Sanjog: So, when you look at the type of provider solutions or vender solutions that are available, what specific conflicts or challenges are surfacing? How should an organization go about identifying or determining if they’re a good candidate for such a solution?
Scott: The different solutions that you have out there have some level of pedigree in terms of you know the analytic techniques, and what are the pros and cons of using them? For example, there are a number of companies and services that will allow you access the data that you would persist with in-memory. But even if I have access to the transaction history in-memory, it still may not be fast enough for the private decisions that I need to make.
“Where things that were very difficult before Big Data and some of the open source tools are now relatively easy, and that’s going to open a huge landscape for innovation and new creative solutions using in-memory computing and real-time analytics.”
But I think that the key to the differentiation is as one looks at the technologies and vendors that are out there. Clearly define what the problem is that we wanted to find from a real-time analytics perspective. If it’s an analytic score, then there would be a lot more that one needs to do in respect to a pedigree of streaming analytics experience and effective use cases out there.

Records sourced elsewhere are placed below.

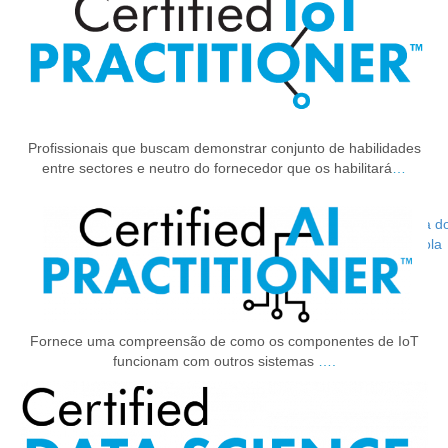
Profissionais que buscam demonstrar conjunto de habilidades
entre sectores e neutro do fornecedor que os habilitará
…
Talatona, Rua d
Luanda, Angola
939 772 020 | 998 687 273
Fornece uma compreensão de como os componentes de IoT
funcionam com outros sistemas
….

Without that and without looking at the reputation and credibility of this establishment, it’s going to be a little difficult than one might find. Our projects are being deemed failures, but they’re really not. It wouldn’t be if different technology decisions were made or different vendors were chosen that have the pedigree in applying the right streaming analytics techniques. That’s probably the biggest piece: finding the right vendor that has that experience, that has solutions in production today and that have the real-time analytics application that fits or mirrors some of the use cases or successes you’ve had in the real-time analytics space.
Sanjog: How so far has real-time analytics through the use of In-Memory computing been manifested, and what advice would have for someone looking to adopt something similar?
Scott: Today, the biggest use cases have been around addressing the velocity piece of big data. These are really interesting areas because there are situations where you may decide that the data that you see in real-time may or may not resemble historical data. You may or may not have the outcomes or paths that you’d want to develop a real model. Or you may just say it’s too non-stationary, and that’s a whole class of problems where the in-memory and real-time analytics is just essential because it’s a class of problems where the model needs to self-learn, which means that we’re not going to have time to just necessarily pour over loads of historical data to build static models that would be used or rule sets that would be used in these production environments. But it would be a class of problems
where its analytics itself that the real-time computing is learning relationships in real-time because its shifting so rapidly.
I think today is the best use case for that are cyber security challenges that we have with respect to mandate control activity and malware. The very advanced adversaries we have in those spaces in terms of their technical prowess and the amount of change that we see there, those are going to be the best sorts of use cases in terms of making an adoption and trying to merit some of the scenarios where you may not have historical data to build these applications or you may need the application to learn in production as data streams by.